(a) Guiding principles. The Authority must effectively manage risk to prevent conflicts of interest, waste, fraud, embezzlement, and abuse. To manage risk, the Authority must align the enterprise risk-management process to the goals and objectives noted in the Authority's strategic plan. The Authority must assess risks, select risk responses, monitor whether responses are successful, and communicate and report on risks, consistent with § 1.153. The Authority must ensure that all internal controls have appropriate separation of duties (e.g., requester, approver, recorder). In addition, the Authority must develop corrective action plans no later than 90 days after receiving a notice of finding from its auditors or other internal assessments. The Board of Directors (or one of the Authority's standing committees) must review and evaluate identified risks and proposed corrective action plans. The Authority must review regularly its corrective actions identified from all audits and internal assessments and should develop criteria by which to prioritize its response activities. The Authority must ensure that its risk management activities encompass:

(1) Compliance with applicable laws, rules, and regulations;

(2) The avoidance of conflicts of interest, or the appearance thereof, in all aspects of the Authority's operations, including investigation and enforcement, vendor selection, personnel assignments and responsibilities, and actions by the Board of Directors or management; and

(3) Handling funds received and expended by the Authority, including revenue/expense policies, fundraising practices, contracting policies, travel policies, and real and personal property agreements and expenses.

(b) Data security and privacy. The Authority must ensure the privacy and security of data, including all reasonable measures to protect the confidentiality of any sensitive health information (SHI), personally identifiable Information (PII), and sensitive PII (SPII) stored in its systems, including those operated by the anti-doping and medication control program, the Horseracing Integrity and Welfare Unit, and the Authority's third-party contractors. The Authority must ensure a complete annual evaluation of the status of its overall information technology security program and practices, as audited by a qualified, independent, third-party auditor. The Authority must also ensure that it has policies, programs, and practices in place to protect SHI, PII, and SPII. The Authority must send a copy of the annual evaluation to Commission staff.

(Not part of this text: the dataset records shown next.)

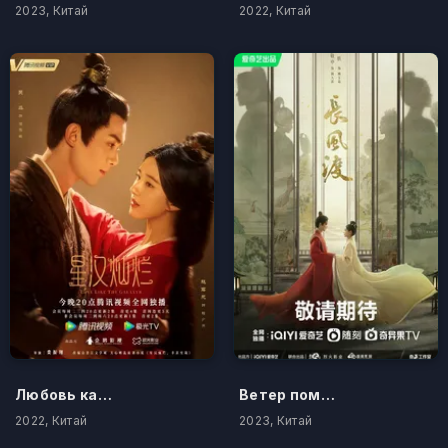
2023, Китай
2022, Китай
Любовь как галактика
Ветер поможет тебе пройти тысячи ли
2022, Китай
2023, Китай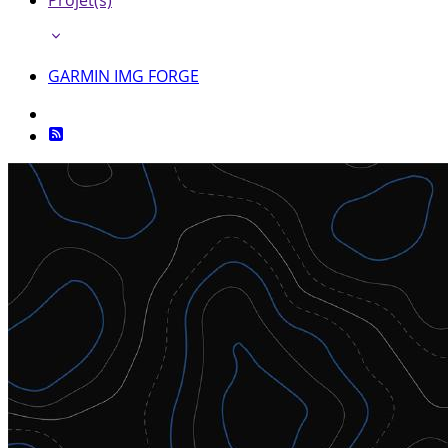
Projet(s)
GARMIN IMG FORGE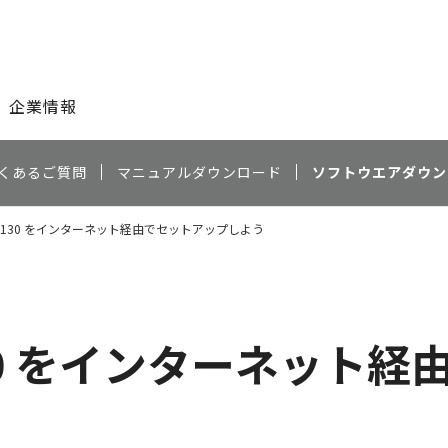
このページの本文へ
企業情報
くあるご質問
マニュアルダウンロード
ソフトウエアダウン
 MB5130 をインターネット経由でセットアップしよう
5130 をインターネット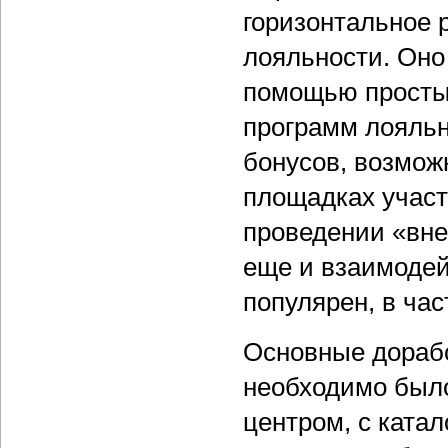
горизонтальное 
лояльности. Оно
помощью простых
программ лояльн
бонусов, возмож
площадках участ
проведении «вн
еще и взаимодей
популярен, в час
Основные дорабо
необходимо было
центром, с ката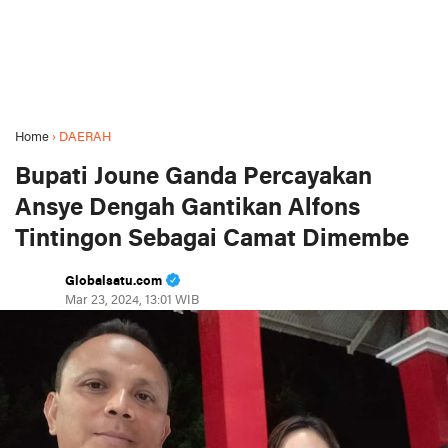
Home
›
DAERAH
Bupati Joune Ganda Percayakan
Ansye Dengah Gantikan Alfons
Tintingon Sebagai Camat Dimembe
Globalsatu.com
Mar 23, 2024, 13:01 WIB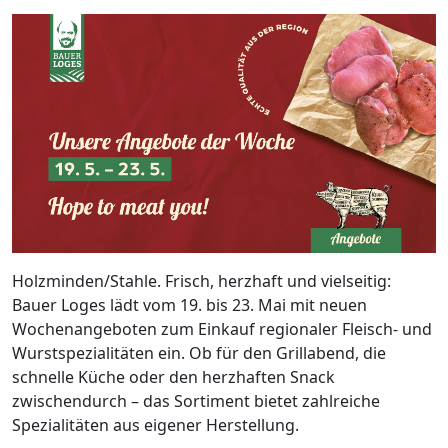
Holzminden/Stahle. Frisch, herzhaft und vielseitig:
Bauer Loges lädt vom 19. bis 23. Mai mit neuen
Wochenangeboten zum Einkauf regionaler Fleisch- und
Wurstspezialitäten ein. Ob für den Grillabend, die
schnelle Küche oder den herzhaften Snack
zwischendurch – das Sortiment bietet zahlreiche
Spezialitäten aus eigener Herstellung.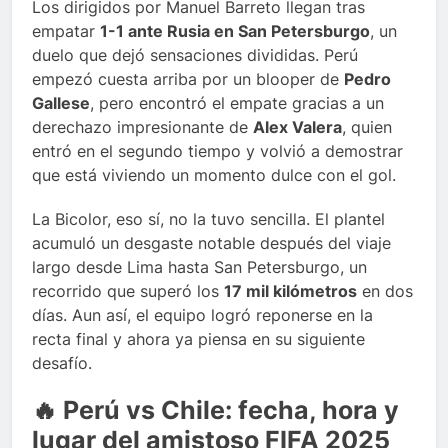
Los dirigidos por Manuel Barreto llegan tras
empatar
1-1 ante Rusia en San Petersburgo
, un
duelo que dejó sensaciones divididas. Perú
empezó cuesta arriba por un blooper de
Pedro
Gallese
, pero encontró el empate gracias a un
derechazo impresionante de
Alex Valera
, quien
entró en el segundo tiempo y volvió a demostrar
que está viviendo un momento dulce con el gol.
La Bicolor, eso sí, no la tuvo sencilla. El plantel
acumuló un desgaste notable después del viaje
largo desde Lima hasta San Petersburgo, un
recorrido que superó los
17 mil kilómetros
en dos
días. Aun así, el equipo logró reponerse en la
recta final y ahora ya piensa en su siguiente
desafío.
🔥 Perú vs Chile: fecha, hora y
lugar del amistoso FIFA 2025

(c) Vendor selection. Procurement actions estimated at over $10,000 must be accompanied by documented market research (e.g., comparing the prices and other terms offered by the selected vendor against the prices and other terms offered by at least two other vendors) to ensure lowest cost or best value for goods or services to be provided. The Authority should also develop policies and procedures covering procurement activities.

(d) Notice. The Authority must provide advance notice to Commission staff of all significant Authority-planned events (e.g., press conferences, media events, summits, etc.) via a calendar, a list, email, or some other reasonable means. The Authority must also summarize key aspects of all such events on its website within a reasonable timeframe. The Authority must also give Commission staff prompt notice after it has been alerted to significant, adverse events in the horseracing industry (e.g., adverse safety or medical events that might reasonably lead to sanctions, track closures, etc.).